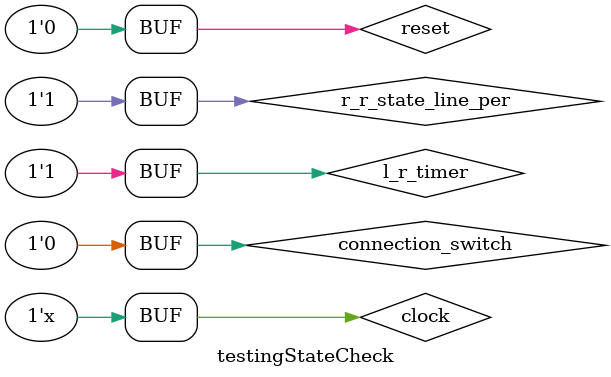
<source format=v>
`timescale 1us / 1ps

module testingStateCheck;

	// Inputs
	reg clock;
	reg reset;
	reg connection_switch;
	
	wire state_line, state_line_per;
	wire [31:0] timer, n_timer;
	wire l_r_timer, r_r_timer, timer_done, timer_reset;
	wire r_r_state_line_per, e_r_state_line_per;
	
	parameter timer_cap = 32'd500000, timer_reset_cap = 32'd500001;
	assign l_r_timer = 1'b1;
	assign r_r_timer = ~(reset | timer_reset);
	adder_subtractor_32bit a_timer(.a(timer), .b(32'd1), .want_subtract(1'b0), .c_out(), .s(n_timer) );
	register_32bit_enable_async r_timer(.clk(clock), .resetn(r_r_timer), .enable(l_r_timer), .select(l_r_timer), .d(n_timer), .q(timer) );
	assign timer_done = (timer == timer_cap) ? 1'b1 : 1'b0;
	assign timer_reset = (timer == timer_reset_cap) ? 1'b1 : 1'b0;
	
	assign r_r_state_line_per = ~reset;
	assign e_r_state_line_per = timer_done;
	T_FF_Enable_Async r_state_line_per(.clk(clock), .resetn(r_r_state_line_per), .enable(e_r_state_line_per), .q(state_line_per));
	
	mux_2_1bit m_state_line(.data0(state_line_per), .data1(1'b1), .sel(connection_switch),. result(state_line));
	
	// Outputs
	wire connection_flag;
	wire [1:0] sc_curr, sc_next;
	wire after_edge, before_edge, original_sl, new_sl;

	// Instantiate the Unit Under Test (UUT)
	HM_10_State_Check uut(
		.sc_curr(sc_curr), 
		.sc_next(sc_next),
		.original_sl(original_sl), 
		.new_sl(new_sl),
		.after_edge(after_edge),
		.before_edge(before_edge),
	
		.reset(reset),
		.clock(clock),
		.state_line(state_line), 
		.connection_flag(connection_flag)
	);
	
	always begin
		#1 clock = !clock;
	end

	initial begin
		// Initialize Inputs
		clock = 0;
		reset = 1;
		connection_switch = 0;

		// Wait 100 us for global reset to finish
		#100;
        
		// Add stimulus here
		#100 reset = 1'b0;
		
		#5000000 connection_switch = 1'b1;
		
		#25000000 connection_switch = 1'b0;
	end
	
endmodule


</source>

• • • • •

** ACTIVITY **
Please print all the lines above exactly as given and leave out every picture.

** ANSWER **
<source format=v>
`timescale 1us / 1ps

module testingStateCheck;

	// Inputs
	reg clock;
	reg reset;
	reg connection_switch;
	
	wire state_line, state_line_per;
	wire [31:0] timer, n_timer;
	wire l_r_timer, r_r_timer, timer_done, timer_reset;
	wire r_r_state_line_per, e_r_state_line_per;
	
	parameter timer_cap = 32'd500000, timer_reset_cap = 32'd500001;
	assign l_r_timer = 1'b1;
	assign r_r_timer = ~(reset | timer_reset);
	adder_subtractor_32bit a_timer(.a(timer), .b(32'd1), .want_subtract(1'b0), .c_out(), .s(n_timer) );
	register_32bit_enable_async r_timer(.clk(clock), .resetn(r_r_timer), .enable(l_r_timer), .select(l_r_timer), .d(n_timer), .q(timer) );
	assign timer_done = (timer == timer_cap) ? 1'b1 : 1'b0;
	assign timer_reset = (timer == timer_reset_cap) ? 1'b1 : 1'b0;
	
	assign r_r_state_line_per = ~reset;
	assign e_r_state_line_per = timer_done;
	T_FF_Enable_Async r_state_line_per(.clk(clock), .resetn(r_r_state_line_per), .enable(e_r_state_line_per), .q(state_line_per));
	
	mux_2_1bit m_state_line(.data0(state_line_per), .data1(1'b1), .sel(connection_switch),. result(state_line));
	
	// Outputs
	wire connection_flag;
	wire [1:0] sc_curr, sc_next;
	wire after_edge, before_edge, original_sl, new_sl;

	// Instantiate the Unit Under Test (UUT)
	HM_10_State_Check uut(
		.sc_curr(sc_curr), 
		.sc_next(sc_next),
		.original_sl(original_sl), 
		.new_sl(new_sl),
		.after_edge(after_edge),
		.before_edge(before_edge),
	
		.reset(reset),
		.clock(clock),
		.state_line(state_line), 
		.connection_flag(connection_flag)
	);
	
	always begin
		#1 clock = !clock;
	end

	initial begin
		// Initialize Inputs
		clock = 0;
		reset = 1;
		connection_switch = 0;

		// Wait 100 us for global reset to finish
		#100;
        
		// Add stimulus here
		#100 reset = 1'b0;
		
		#5000000 connection_switch = 1'b1;
		
		#25000000 connection_switch = 1'b0;
	end
	
endmodule


</source>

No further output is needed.